*Trecho selecionado*:
Conclui-se, pelos elementos de informação amealhados, que o agente limitou-se a desferir um único tiro, o qual não atingiu o sujeito passivo, muito embora se encontrassem enclausurados em ambiente com poucos metros quadrados (cf. laudo de fls. 09/13).

Não se pode supor que, simplesmente por portar uma arma de fogo e deflagrar um disparo, tentou o autor matar outrem ou assumiu o risco de produzir algum resultado letal.

Observe-se que, em seguida ao tiro, vibrou um golpe com a coronha do instrumento bélico na orelha do ofendido, o que demonstra, de maneira cristalina, a ausência de animus occidendi em seu proceder.

Em face deste contexto, concluir que o indiciado intentara matar ou assumira o risco de causar a morte de outrem, significaria imputar-lhe elemento subjetivo de crime doloso contra a vida por mera presunção.

Diante do exposto, conhece-se do presente conflito para dirimi-lo, declarando que a atribuição para oficiar nos autos compete ao Ilustre Suscitado.

*Registros*:
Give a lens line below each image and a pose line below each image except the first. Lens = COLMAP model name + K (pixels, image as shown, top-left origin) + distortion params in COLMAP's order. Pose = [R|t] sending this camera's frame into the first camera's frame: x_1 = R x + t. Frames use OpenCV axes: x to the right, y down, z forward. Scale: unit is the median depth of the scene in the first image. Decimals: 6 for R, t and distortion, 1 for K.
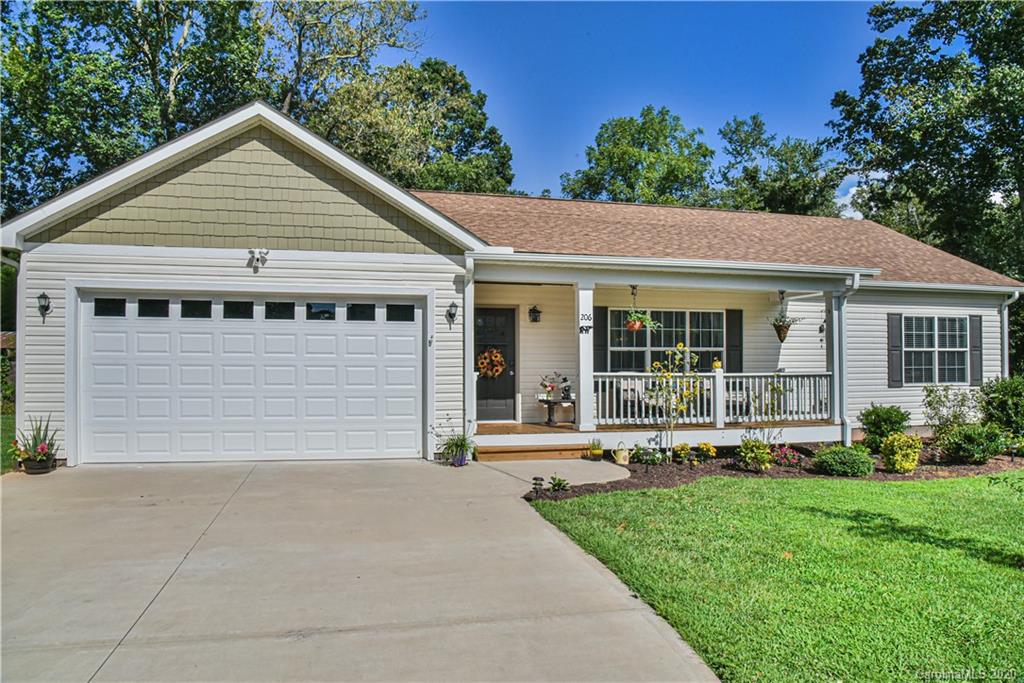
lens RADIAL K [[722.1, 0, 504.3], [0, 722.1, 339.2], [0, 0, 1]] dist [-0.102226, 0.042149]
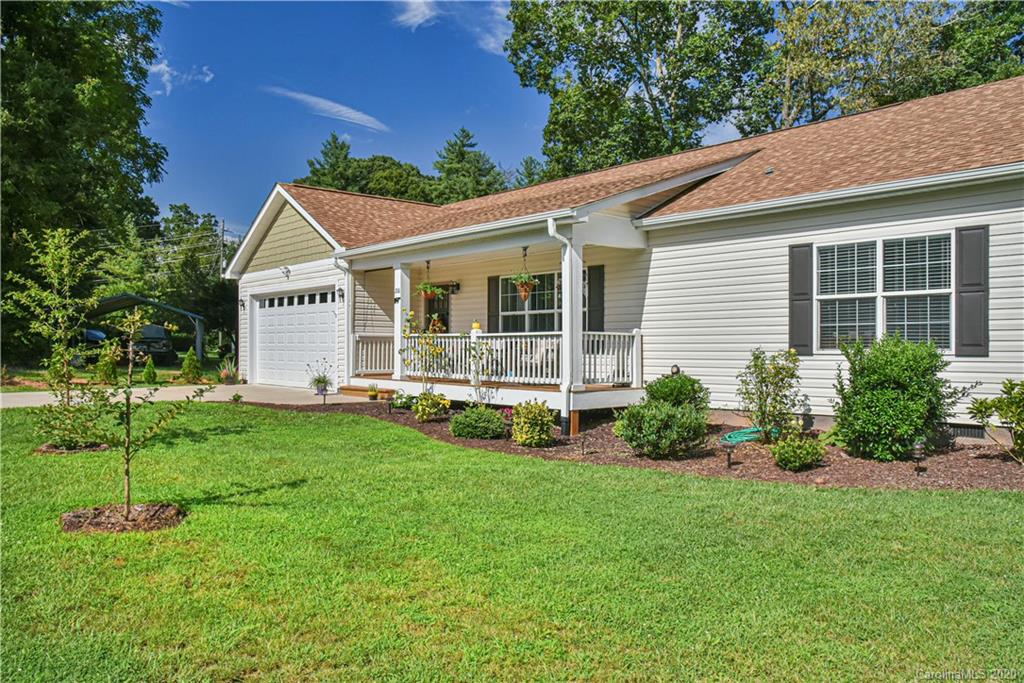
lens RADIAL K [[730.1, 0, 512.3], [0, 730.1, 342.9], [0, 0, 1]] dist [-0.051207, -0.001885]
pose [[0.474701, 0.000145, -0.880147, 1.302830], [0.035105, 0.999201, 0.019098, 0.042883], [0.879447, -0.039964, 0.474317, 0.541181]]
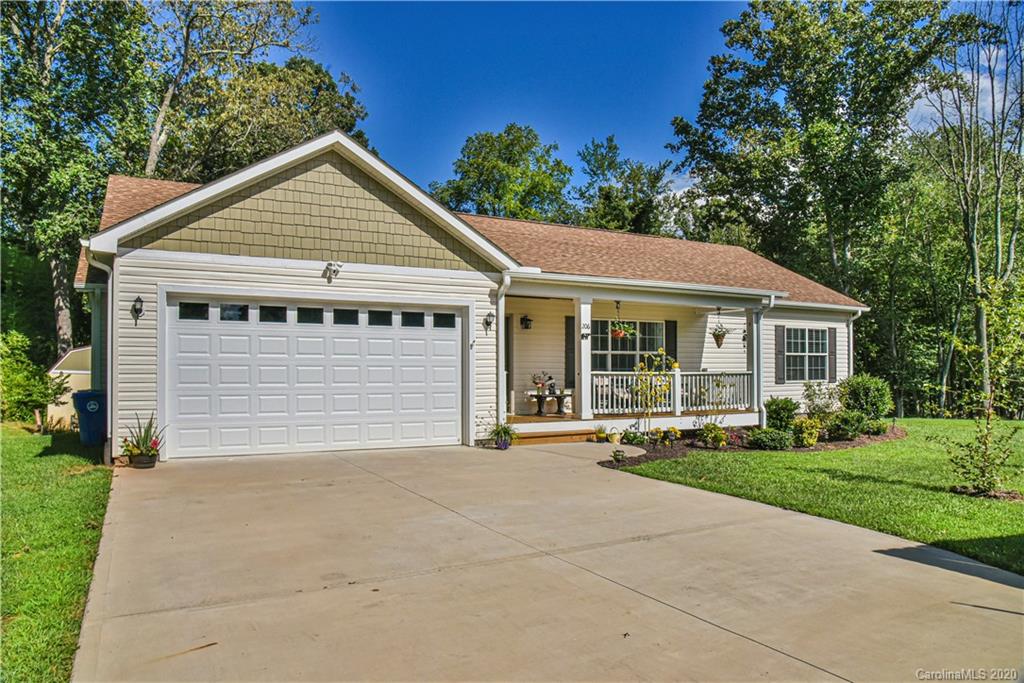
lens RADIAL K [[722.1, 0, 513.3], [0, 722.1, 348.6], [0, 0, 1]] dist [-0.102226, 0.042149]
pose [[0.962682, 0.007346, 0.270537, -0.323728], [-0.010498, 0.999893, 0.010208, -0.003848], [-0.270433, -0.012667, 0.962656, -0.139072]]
---
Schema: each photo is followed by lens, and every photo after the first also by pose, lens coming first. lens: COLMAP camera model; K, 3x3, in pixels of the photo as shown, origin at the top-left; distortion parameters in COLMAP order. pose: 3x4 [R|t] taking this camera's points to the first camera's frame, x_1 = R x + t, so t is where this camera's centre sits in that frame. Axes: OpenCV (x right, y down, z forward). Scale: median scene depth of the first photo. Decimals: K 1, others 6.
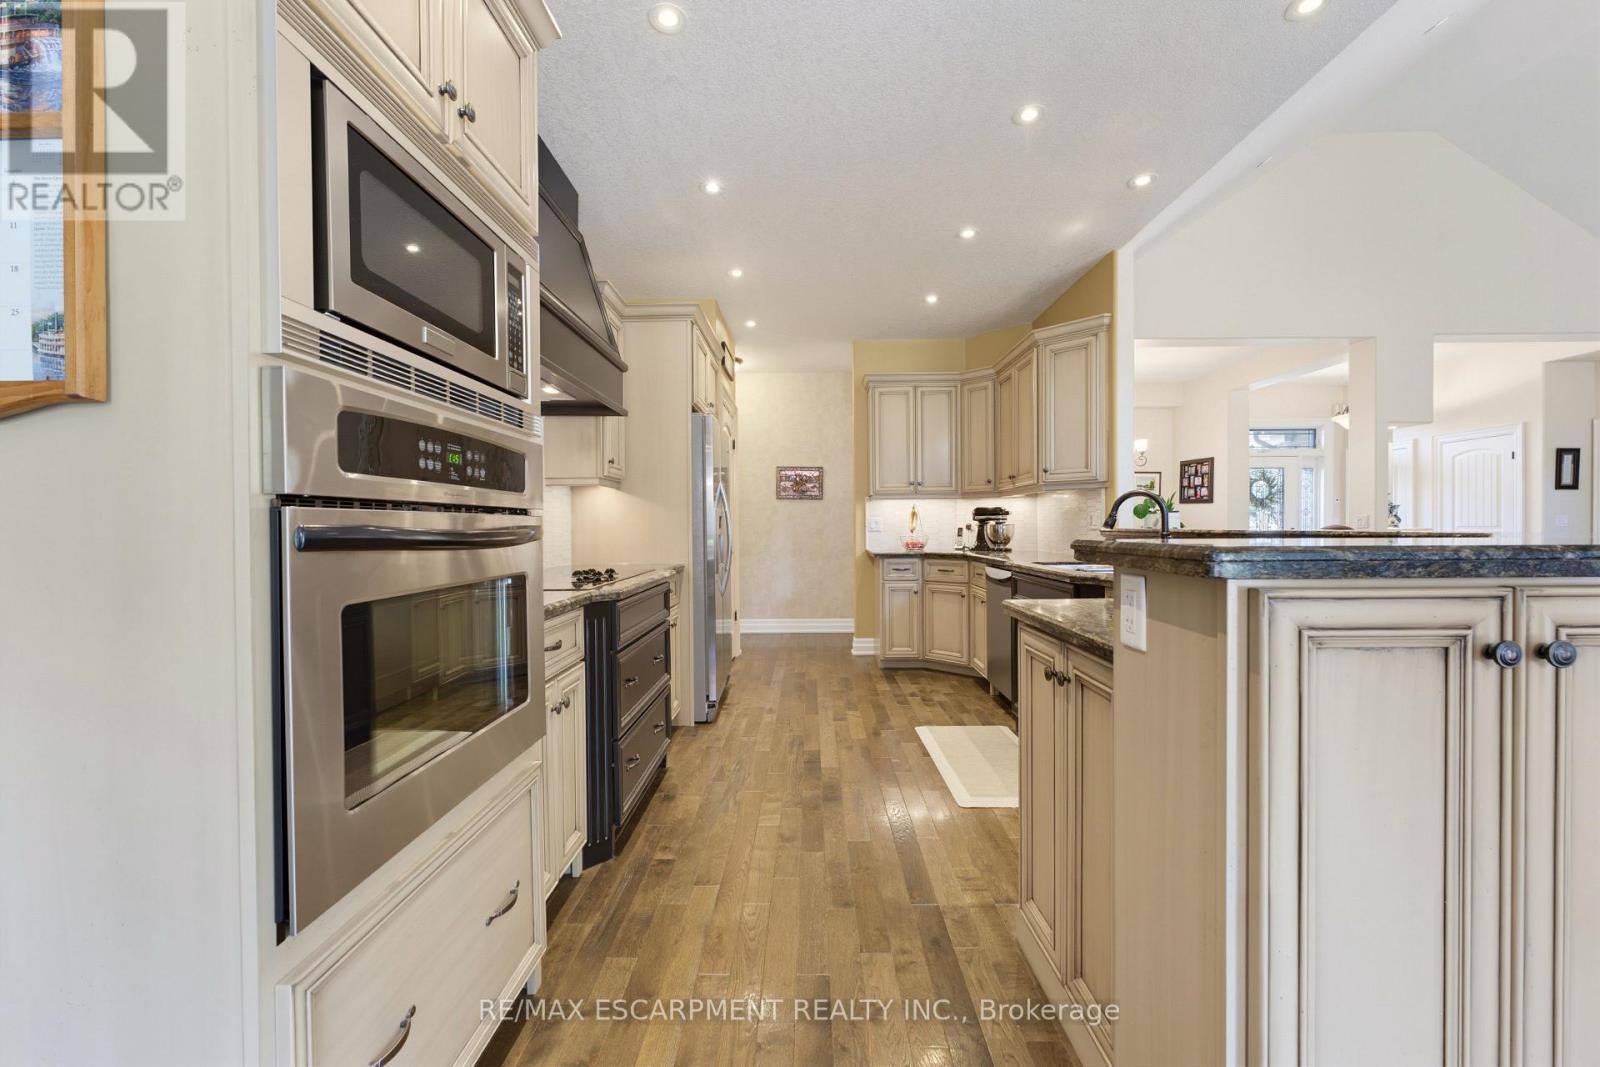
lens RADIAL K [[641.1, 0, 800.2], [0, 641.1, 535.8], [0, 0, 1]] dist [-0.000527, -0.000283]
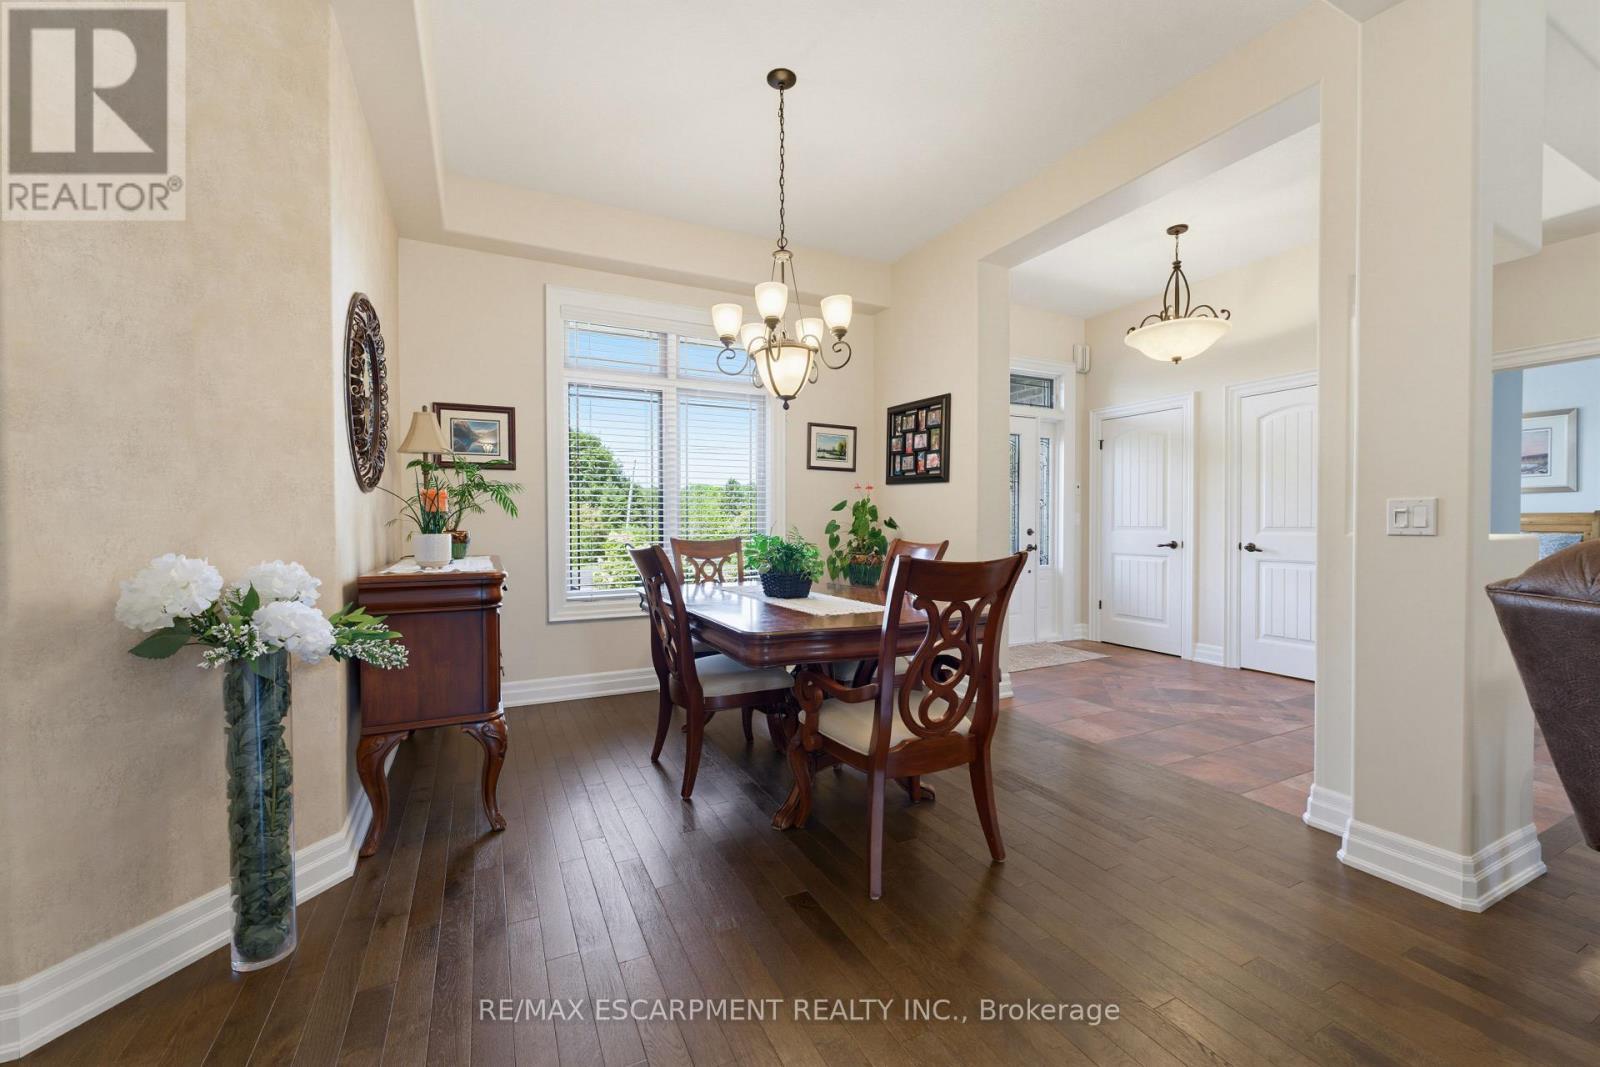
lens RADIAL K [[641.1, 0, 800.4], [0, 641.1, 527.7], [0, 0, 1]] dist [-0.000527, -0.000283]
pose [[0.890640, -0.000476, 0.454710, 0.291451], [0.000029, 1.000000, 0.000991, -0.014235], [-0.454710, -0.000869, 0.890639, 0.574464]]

*Tarefa*: Liste todos os substantivos que o trecho selecionado usa para designar quem disparou a arma.

*Resposta*: agente, autor, indiciado